How Iran war has triggered soaring cost of medicines

Geopolitics & WarTrade Policy & Supply ChainTransportation & LogisticsHealthcare & BiotechInflationEmerging Markets

The Iran war is disrupting pharmaceutical supply chains and pushing up medicine prices, with UK over-the-counter drugs up 20% to 30% and paracetamol more than quadrupling in some cases. In India, common painkillers are reportedly up as much as 96%, while logistics disruptions are raising air cargo costs and delaying deliveries of critical medicines and vaccines. The most exposed markets are Lebanon, Palestine, Iran, fragile aid-dependent countries, and import-dependent Gulf states, with broader inflationary pressure likely if disruptions persist.

Analysis

The market is underpricing how quickly a regional air-logistics shock can transmit into global pharma margins even without a true shortage.
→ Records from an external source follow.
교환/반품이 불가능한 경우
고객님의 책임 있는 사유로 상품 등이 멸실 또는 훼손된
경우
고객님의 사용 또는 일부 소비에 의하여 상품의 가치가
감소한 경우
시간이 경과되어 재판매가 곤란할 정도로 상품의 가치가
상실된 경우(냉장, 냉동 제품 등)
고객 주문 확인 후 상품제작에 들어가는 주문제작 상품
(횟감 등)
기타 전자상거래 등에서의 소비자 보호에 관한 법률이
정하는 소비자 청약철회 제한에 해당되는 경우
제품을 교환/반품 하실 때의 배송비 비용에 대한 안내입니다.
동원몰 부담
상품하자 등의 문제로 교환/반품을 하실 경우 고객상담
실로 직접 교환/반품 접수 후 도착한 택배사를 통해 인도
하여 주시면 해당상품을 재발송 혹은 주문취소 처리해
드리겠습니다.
The first-order hit is not volume, but working-capital stress and gross-margin compression for generics, OTCs, and any product with cold-chain complexity; these are the names least able to absorb a 5-15% freight spike. The second-order winner is the premium logistics layer: air freight forwarders, express carriers, and temperature-controlled packaging providers gain pricing power because pharma cargo has the highest service priority and the least tolerance for substitution. The more important equity implication is dispersion inside healthcare. Large branded pharma with diversified manufacturing, long inventory days, and higher gross margins should be relatively insulated, while generic-heavy distributors, emerging-market pharmacies, and CMOs exposed to Gulf transshipment routes face inventory resets and margin leakage over the next 1-3 quarters. If airspace disruptions persist, the pain moves beyond OTCs into oncology and biologics because those SKUs force premium air capacity and cannot be flexed to ocean freight. Consensus may be too focused on “temporary delays” and not enough on behavioral responses: wholesalers will pre-buy, pharmacists will carry more safety stock, and that pulls forward demand just as transport capacity tightens. That creates a classic bullwhip effect where nominal shortages appear late, after spreads have already widened. The key reversal trigger is a durable de-escalation that restores Gulf routing and normalizes jet-fuel economics; absent that, the earnings risk is less about one-off write-downs and more about several quarters of incremental freight and procurement inflation.